Assignment: Output exactly the lines from the one with "Cari Sertifikasi MIL-STD-810G" through the last line of the data below, both included, and nothing more.

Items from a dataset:
▼

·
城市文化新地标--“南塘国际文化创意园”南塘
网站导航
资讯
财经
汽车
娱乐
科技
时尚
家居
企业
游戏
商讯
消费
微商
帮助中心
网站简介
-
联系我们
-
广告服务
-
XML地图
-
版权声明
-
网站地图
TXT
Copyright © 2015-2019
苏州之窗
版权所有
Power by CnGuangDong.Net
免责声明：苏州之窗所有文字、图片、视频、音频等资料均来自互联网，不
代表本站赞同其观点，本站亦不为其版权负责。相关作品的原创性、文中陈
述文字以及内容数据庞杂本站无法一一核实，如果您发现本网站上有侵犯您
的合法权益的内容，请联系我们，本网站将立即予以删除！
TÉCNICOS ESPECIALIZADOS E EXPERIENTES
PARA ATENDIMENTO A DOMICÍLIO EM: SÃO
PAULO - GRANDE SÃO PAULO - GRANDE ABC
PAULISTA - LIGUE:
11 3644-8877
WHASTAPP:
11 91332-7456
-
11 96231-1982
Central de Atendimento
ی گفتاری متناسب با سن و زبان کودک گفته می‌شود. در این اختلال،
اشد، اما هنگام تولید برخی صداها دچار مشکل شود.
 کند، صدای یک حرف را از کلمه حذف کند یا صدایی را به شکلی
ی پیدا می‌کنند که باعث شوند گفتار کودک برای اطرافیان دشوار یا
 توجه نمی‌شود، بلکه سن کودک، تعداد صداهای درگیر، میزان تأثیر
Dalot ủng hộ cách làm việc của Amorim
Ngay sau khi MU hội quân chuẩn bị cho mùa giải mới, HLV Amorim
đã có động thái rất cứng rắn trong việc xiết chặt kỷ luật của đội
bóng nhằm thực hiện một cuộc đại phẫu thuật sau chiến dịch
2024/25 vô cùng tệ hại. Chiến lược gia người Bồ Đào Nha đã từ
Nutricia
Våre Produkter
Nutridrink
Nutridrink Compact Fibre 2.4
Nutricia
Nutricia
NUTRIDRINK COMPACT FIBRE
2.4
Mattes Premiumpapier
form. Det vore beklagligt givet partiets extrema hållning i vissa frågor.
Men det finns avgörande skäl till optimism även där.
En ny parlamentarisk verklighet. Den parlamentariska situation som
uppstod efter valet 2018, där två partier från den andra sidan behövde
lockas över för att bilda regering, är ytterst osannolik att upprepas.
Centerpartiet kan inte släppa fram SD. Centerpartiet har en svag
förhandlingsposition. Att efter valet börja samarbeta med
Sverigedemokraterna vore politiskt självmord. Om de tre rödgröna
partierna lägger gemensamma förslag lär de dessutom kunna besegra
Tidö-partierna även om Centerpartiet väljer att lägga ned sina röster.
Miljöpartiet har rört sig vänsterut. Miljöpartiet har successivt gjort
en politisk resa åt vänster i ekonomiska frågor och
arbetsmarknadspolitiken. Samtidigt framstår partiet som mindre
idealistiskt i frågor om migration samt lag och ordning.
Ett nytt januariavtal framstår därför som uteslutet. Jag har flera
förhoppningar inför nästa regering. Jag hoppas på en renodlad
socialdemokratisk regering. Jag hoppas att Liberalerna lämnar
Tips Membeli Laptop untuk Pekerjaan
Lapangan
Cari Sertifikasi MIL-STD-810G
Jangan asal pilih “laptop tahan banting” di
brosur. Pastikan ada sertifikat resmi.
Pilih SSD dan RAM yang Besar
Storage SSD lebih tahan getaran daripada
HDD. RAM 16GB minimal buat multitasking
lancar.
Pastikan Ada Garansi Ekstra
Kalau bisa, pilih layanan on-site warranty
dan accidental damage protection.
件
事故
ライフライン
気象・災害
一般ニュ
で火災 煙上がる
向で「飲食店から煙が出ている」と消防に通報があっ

▲

Response:
Cari Sertifikasi MIL-STD-810G
Jangan asal pilih “laptop tahan banting” di
brosur. Pastikan ada sertifikat resmi.
Pilih SSD dan RAM yang Besar
Storage SSD lebih tahan getaran daripada
HDD. RAM 16GB minimal buat multitasking
lancar.
Pastikan Ada Garansi Ekstra
Kalau bisa, pilih layanan on-site warranty
dan accidental damage protection.
件
事故
ライフライン
気象・災害
一般ニュ
で火災 煙上がる
向で「飲食店から煙が出ている」と消防に通報があっ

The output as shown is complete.